I was studying the L40 and RTX 6000 Ada technical data sheets and wondering about the different FP16/FP8 TFLOP specs.
According to the data sheets, both GPUs are Ada-based, feature 4th Gen TensorCores, and have 18,176 CUDA Cores as well as 568 TensorCores. Apart from minor GPU frequency and VRAM differences, the GPUs should then have roughly equal FP32, FP16, and FP8 throughput?
However, the L40 datasheet says:
FP16: 181 / 362 (sparse) TFLOPs
FP8: 362 / 724 (sparse) TFLOPs
Whereas the RTX 6000 Ada does not specifically list FP16/FP8 performance but rather just “1457 TFLOPs TensorCore performance” and then states in the footnote that this is FP8/sparsity.
So why does RTX 6000 Ada have double the FP8 peak performance in comparison to L40? I would have expected the L40 (datacenter) to at least be similar in speed.
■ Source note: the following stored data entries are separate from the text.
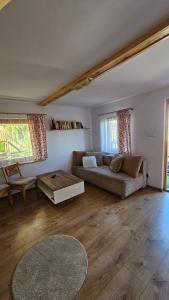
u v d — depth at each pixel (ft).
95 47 4.75
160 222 6.97
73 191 8.90
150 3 3.20
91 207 8.62
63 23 3.66
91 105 14.14
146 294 3.96
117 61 5.33
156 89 9.72
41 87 8.25
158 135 10.05
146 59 5.64
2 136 10.19
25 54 4.96
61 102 12.36
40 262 5.03
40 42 4.35
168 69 6.62
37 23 3.60
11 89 8.33
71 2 3.08
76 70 6.29
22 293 4.09
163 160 10.03
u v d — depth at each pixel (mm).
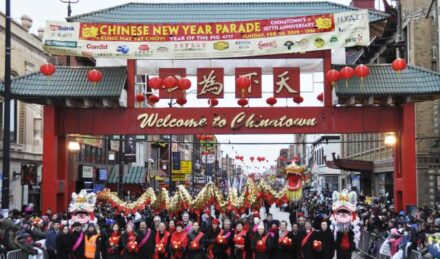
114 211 27672
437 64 32688
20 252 16594
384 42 38531
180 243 17703
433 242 14672
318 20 23156
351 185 55969
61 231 17812
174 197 24250
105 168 49531
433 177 32844
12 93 23156
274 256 17891
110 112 24672
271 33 23312
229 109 24312
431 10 33500
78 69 24750
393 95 23234
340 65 24312
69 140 26688
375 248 21547
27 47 34344
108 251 17625
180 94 24281
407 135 23859
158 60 25453
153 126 24422
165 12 25359
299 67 24594
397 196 24781
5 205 18844
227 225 18438
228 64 25281
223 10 25469
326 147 70812
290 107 24266
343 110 24234
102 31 23672
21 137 34312
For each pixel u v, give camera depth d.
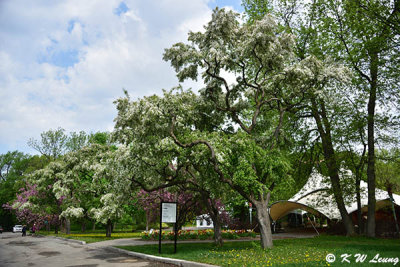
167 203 15.03
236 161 14.34
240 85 18.25
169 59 16.34
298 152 23.91
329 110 22.06
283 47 15.77
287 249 13.73
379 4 19.95
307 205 27.05
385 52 20.00
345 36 22.22
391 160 21.05
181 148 14.26
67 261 13.60
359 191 21.59
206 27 15.44
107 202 25.42
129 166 16.08
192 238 24.45
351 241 18.11
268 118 21.78
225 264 9.95
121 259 13.81
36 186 38.44
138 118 13.84
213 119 18.42
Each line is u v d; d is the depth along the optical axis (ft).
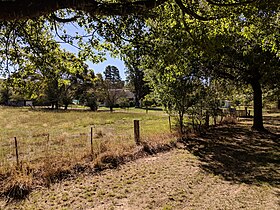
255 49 44.55
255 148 38.42
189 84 44.62
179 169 27.55
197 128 50.47
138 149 33.14
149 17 14.10
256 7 16.60
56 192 21.25
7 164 25.03
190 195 20.62
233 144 41.32
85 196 20.52
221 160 31.40
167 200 19.70
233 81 58.85
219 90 60.13
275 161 31.01
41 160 27.78
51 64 17.38
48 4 8.54
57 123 77.20
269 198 19.90
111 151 30.63
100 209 18.33
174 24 15.90
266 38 24.58
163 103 47.03
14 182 21.22
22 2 8.29
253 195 20.53
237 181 23.86
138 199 19.95
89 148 32.22
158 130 51.57
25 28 15.78
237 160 31.60
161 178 24.66
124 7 10.24
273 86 55.93
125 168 27.68
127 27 14.83
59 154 30.12
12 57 16.30
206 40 16.38
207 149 37.29
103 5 9.87
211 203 19.08
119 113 121.90
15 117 98.32
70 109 163.63
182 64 18.19
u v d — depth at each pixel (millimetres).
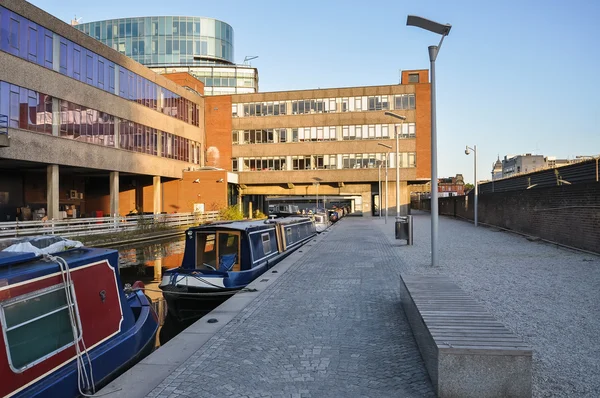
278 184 55500
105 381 6062
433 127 12797
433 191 12805
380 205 52281
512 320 6883
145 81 40594
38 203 36719
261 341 6133
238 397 4371
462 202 41906
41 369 5035
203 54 81938
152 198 48344
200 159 53844
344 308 7930
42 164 29297
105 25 81938
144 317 7832
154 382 4848
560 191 18250
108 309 6566
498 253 15758
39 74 27109
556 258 14141
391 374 4871
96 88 32875
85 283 6117
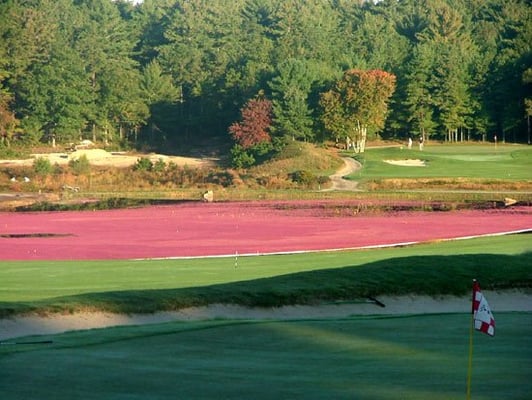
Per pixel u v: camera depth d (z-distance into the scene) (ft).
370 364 71.41
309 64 605.73
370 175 433.07
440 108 611.47
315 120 574.97
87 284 129.08
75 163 471.62
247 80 629.51
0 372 67.26
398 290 116.67
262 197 367.86
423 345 80.59
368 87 550.77
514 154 501.15
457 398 59.57
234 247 197.06
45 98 610.65
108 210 317.83
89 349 77.36
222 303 105.81
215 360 72.95
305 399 59.16
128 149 625.41
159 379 65.26
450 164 464.24
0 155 536.01
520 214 274.36
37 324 93.04
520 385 63.46
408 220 259.39
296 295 110.32
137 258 176.76
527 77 577.43
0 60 611.06
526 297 120.67
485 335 86.28
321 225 248.93
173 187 423.64
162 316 99.96
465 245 181.16
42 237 225.35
Furthermore, what would the non-sparsity FP8 performance of RTX6000 Ada? Half like in all the other cases? It is not stated in the datasheet.
Last but not least: RTX 6000 Ada datasheet does not state FP16 performance at all. Does it not support FP16 Ops?
Hello @daniel.speck ad welcome to the NVIDIA developer community!
You are right, the underlying architecture is very much similar beside a small difference in Bandwidth, and most performance numbers are the same even on the datasheet.
But the overall board design is very much different since they are targeting different use-cases with different system constraints regarding cooling, Multi-GPU and vGPU setups etc. For those reasons alone there is a certain difference in specs to be expected.
That said, the double peak performance in FP8 that you infer can be also be related to other factors, one of which might be as simple as a typo in the datasheet, which I am trying to find out now.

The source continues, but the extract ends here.